Hij is een leuke postbode:

‘Gefeliciflapstaart, ’ zegt hij jolig, ‘je hebt een kaart en een brief, jongen’ en geeft ze alvast aan Berny.  De brief is van zijn opa en oma; er zit 15 euro in.

‘Hoeveel keer kan je de bal al hoog houden,’ vraagt de postbode aan Berny ……..

‘Zestien’ zegt hij.

‘Niet slecht voor een jongen van acht….’

‘Negen,’ zegt de Berny, ‘ik ben negen, morgen.’
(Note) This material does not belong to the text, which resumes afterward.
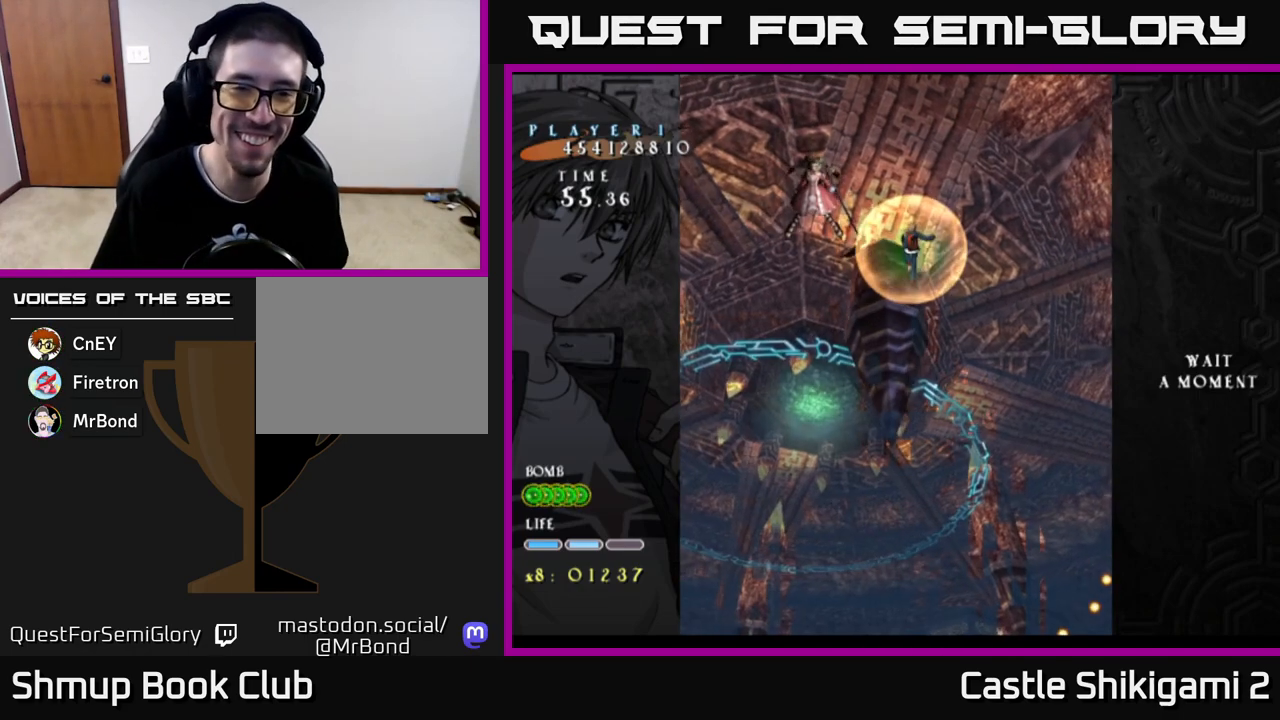
Gameplay with a controller (Xbox layout); each line is a JSON object with the inputs held at the frame after it. "events" lists button and stick changes between this image and that frame as [ms after this image, input, new state], when the widget could be followed in between.
{"buttons": ["DPAD_DOWN"], "left_stick": "center", "right_stick": "center", "events": [[483, "DPAD_DOWN", "down"]]}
 Sorry, negen, natuurlijk jij bent morgen al negen!’ De postbode zegt dan lachend: ‘Ik kan de bal zeker wel 25 keer hoog houden! Zal ik het je eens laten zien?'  Dat vindt Berny wel wat; hij staat met open mond te kijken naar die balvaardige postbode….dat ie dat kan zo veel keer achter elkaar, knap hoor!